Appeal to the High Court over child custody parenting order
The High Court considered this appeal following a decision in the Federal Magistrate’s Court on 1 April 2008. The mother appealed the Federal Magistrate’s decision to the Full Family Court which dismissed her appeal by reasons for decision published on 15 May 2009. Special appeal was granted to the wife to appeal to the High Court with orders pronounced on 3 December 2009 but reasons published 3 March 2010.
The High Court overturned the decisions of the Full Family Court and that of the Federal Magistrate’s Court and remitted the matter for hearing “de novo”, that is, a complete re-hearing.
Facts of the case
The parents lived in Sydney from 1993 to 2007. In January 2007 they moved to Mount Isa to facilitate the father gaining work experience as a graduate mechanical engineer. This was for an initial period of two years but by the time of the hearing in the Federal Magistrate’s Court and orders on 1 April 2008, it looked like the contract would be extended.
The child was born in August 2002. The parents separated in August 2007. Following separation the mother returned to Sydney to live with her father with the child. Following the orders of the Federal Magistrate (which required the mother to live in Mt Isa to facilitate equal and shared parenting orders) the mother returned to Mt Isa.

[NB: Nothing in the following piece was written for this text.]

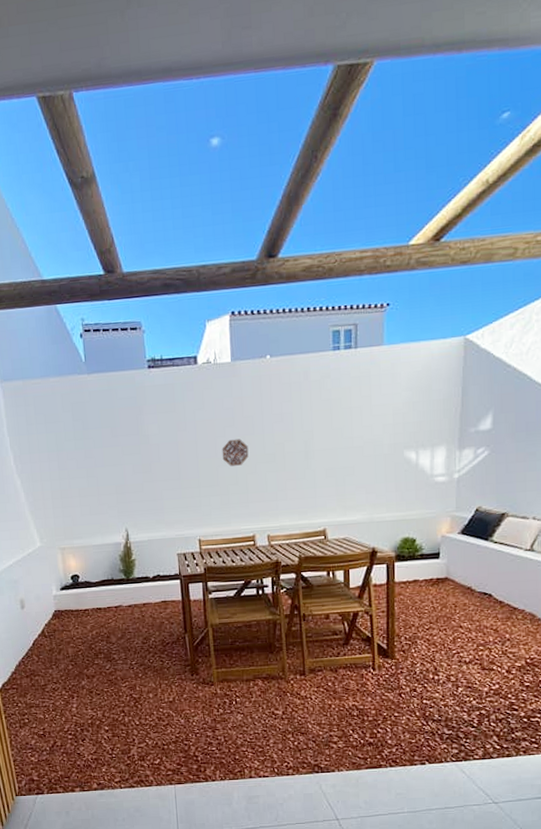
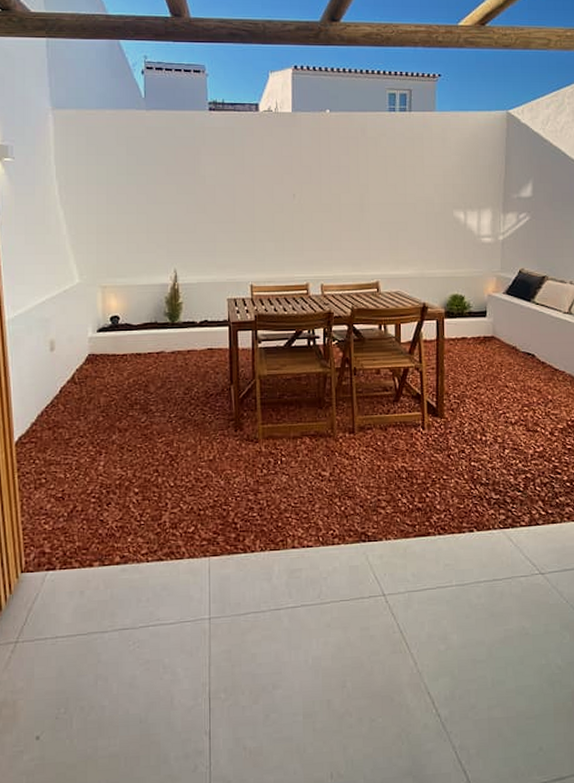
decorative platter: present [222,439,249,466] -> none [279,187,305,213]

The Parenting Orders made by the Federal Magistrate were that the child live with each parent on a ‘week about’ basis. The Federal Magistrate had to determine two difficult and contradictory applications. The first was that the mother live in Sydney with the child and the second was that the father live in Mt Isa and continue his work.

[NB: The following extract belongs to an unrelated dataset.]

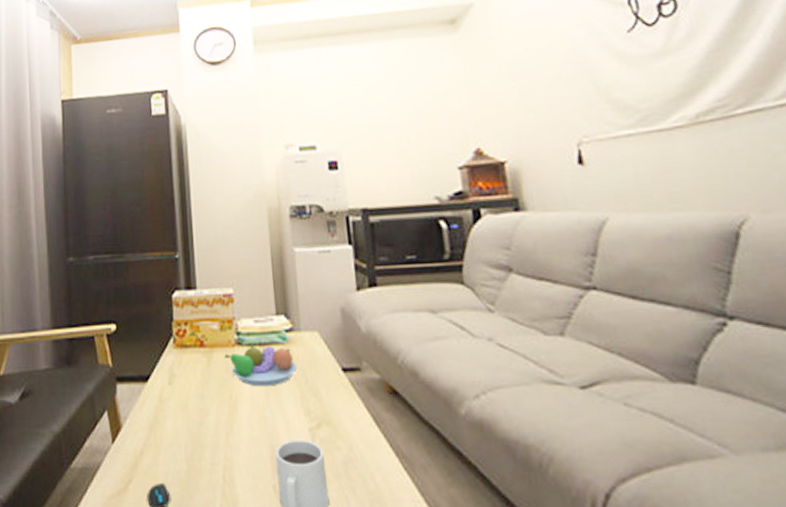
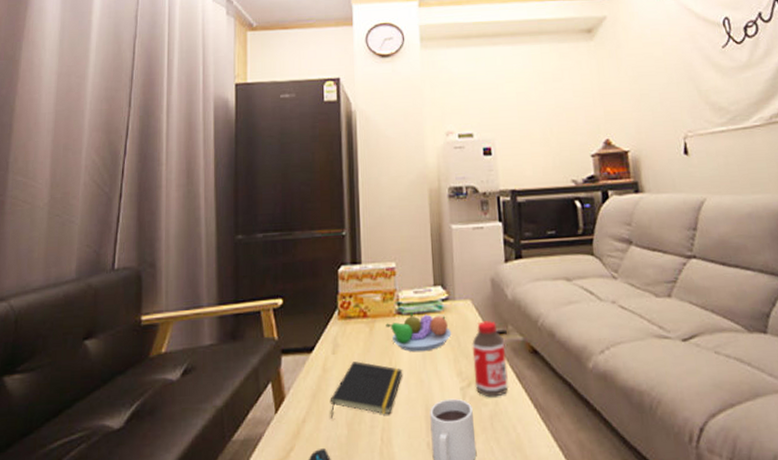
notepad: none [167,393,245,453] -> present [330,361,403,418]
bottle: none [321,356,364,441] -> present [472,321,508,397]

In considering the sections of 65DAA, the High Court noted that the terms of this section are expressed in imperative terms. The Court noted that it is only when both questions are answered in the affirmative that consideration can be given under paragraph (C) for the making of an order.
The High Court held that the Federal Magistrate had not considered the circumstances of the parties, particularly the circumstances of the mother in determining whether equal time parenting was reasonably practical. The mother, in Mt Isa, was required to live in a caravan park and lived with her child on alternate weeks. Rental accommodation was scarce in Mt Isa and the mother could not afford good quality accommodation and was forced to be supported on social security benefits.
In Sydney the mother had both part-time and full-time opportunities with her previous employer, which also allowed flexible hours. In Mt Isa there was no reasonable casual or part-time employment opportunities for the mother. The disparity of the incomes between the mother and the father were not addressed in the decision by the Federal Magistrate.
The Family Consultant acknowledged that the mother was “definitely despondent”. The Federal Magistrate made a finding that her anguish and depression could be dealt with by counselling – but this was found not to be supported on the evidence.
The High Court found that in the absence of a finding that equal and shared parenting was “reasonably practical” the Court could not proceed to Subsection 3 and make an order for a child to spend equal time with each parent.
Accordingly the High Court overruled the lower Court’s decisions and remitted the matter for a fresh hearing.
Comment from Mark Streeter – Sydney Family Law Lawyer
This is an important decision in that it is the highest Court of the land considering the 2006 amendments, particularly in respect of the increased focus on “equal and shared” or alternatively substantial and significant time with each parent.
Each Family Law case is specifically limited to its own particular facts, however this decision of the High Court provides useful guidance on the importance on strict interpretation of the Family Law Act and ensuring that factual findings are made at each stage in the process to support the necessary orders under the sub-sections of the Act.